I am loathe to revisit the story of NZ's most highly paid twelve year old, especially while he is still in the naughty corner. However, out of bullshit springs daisies. I have been enjoying the thread of this post of Russell Brown's over the affair, which has morphed into an exposition on what it means to be One of Us in the forum. It all brings to mind a couple of tales; the story of Sam and the story of Nummy.
I bumped into both characters in my chequered restaurant career. Sam was the best cold larder chef I ever met. Hailing from Indonesia, he was a demon at appetisers and desserts, part of an award winning team of gastronomes. One of this team still works Courtenay Place, but not Sam. Sam is now offshore.
Sam had been in NZ ten years and had working himself into a respectable position in the Wellington culinary scene. Worked hard, paid his taxes. He had been at Restaurant X for well over two years when he was locked up and deported in short summary.
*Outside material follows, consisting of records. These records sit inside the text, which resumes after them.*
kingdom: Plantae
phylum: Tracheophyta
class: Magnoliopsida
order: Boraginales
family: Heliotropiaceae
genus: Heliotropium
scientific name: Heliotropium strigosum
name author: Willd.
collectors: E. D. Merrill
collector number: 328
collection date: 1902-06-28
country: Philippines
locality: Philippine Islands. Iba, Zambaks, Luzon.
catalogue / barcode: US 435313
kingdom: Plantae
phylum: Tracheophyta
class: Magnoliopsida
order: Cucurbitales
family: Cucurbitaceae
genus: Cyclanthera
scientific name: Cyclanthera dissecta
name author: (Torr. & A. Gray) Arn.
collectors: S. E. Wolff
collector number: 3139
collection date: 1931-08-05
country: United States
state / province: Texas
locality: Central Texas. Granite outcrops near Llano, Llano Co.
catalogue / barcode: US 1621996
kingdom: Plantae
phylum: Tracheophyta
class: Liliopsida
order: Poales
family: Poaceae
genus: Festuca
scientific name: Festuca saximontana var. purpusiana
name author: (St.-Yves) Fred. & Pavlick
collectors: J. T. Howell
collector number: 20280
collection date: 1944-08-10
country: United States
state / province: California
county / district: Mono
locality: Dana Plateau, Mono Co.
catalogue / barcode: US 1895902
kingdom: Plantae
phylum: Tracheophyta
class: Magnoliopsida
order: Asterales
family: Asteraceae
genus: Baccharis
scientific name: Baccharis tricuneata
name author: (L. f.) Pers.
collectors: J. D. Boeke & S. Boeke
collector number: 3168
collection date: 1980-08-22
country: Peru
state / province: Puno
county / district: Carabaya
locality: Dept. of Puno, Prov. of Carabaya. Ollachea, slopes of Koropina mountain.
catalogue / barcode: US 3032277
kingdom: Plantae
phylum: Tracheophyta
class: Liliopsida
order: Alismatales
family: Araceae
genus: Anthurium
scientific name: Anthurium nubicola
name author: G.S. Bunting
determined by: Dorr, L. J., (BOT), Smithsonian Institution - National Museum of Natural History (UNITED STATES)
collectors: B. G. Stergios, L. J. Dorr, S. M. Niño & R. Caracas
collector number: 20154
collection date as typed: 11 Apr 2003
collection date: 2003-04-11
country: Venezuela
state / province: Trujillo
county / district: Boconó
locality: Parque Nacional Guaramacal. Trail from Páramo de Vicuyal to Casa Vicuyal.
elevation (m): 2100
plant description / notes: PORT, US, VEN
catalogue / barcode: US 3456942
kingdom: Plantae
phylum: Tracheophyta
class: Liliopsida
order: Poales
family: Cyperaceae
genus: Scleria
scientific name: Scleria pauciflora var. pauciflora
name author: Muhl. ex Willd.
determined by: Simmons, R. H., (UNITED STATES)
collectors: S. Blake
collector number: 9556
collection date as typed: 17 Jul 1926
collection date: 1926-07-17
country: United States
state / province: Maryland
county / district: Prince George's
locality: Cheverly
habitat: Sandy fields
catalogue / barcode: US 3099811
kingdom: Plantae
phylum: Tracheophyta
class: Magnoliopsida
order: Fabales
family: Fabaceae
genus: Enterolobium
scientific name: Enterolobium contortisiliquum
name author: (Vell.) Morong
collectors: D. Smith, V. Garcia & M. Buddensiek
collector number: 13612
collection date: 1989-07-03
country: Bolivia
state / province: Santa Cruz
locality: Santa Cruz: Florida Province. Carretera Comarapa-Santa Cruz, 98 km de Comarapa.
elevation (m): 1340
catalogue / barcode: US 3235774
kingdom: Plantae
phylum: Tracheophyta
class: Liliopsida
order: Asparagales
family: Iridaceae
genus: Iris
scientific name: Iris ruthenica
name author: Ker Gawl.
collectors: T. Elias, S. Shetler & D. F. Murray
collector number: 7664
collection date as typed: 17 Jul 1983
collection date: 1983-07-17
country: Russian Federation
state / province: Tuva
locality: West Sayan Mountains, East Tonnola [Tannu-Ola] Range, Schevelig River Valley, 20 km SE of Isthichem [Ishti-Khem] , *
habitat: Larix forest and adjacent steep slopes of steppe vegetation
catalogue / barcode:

Sam had done two things wrong. Firstly, he had overstayed his workers permit by some years, and had never faced the outlaw status before it was forced upon him. The immigration service was informed of his whereabouts by his then-NZ girlfriend, who had feigned contraception during their relationship in order to go on the DPB. One day they locked him up in Wellington police station. Within three days he was deported to Indonesia.
Nummy escaped from Mugabe's Zimbabwe, selling up his middle class assets as the currency devalued by the minute. Gone was the land, the boat, the job at the supermarket. His cashed up savings a tenth of what it was worth before Mugabe lost the plot in the late Nineties and the family emigrated to NZ.
I met Nummy in Auckland in the early 2000's. He was managing a central city restaurant near Sky City. He ended up not long afterwards, like me, scrounging a living at that temple of Mammon itself. We didn't have much chance to talk on the floor there, but he confided in me that his NZ residency was merely a means to ends, the endgame being Oz. Sure enough, that's where he is now.
NZ is not an easy place to live. I reckon that if anyone makes it 10 years in this place and wants to stay, good on them. And their kids.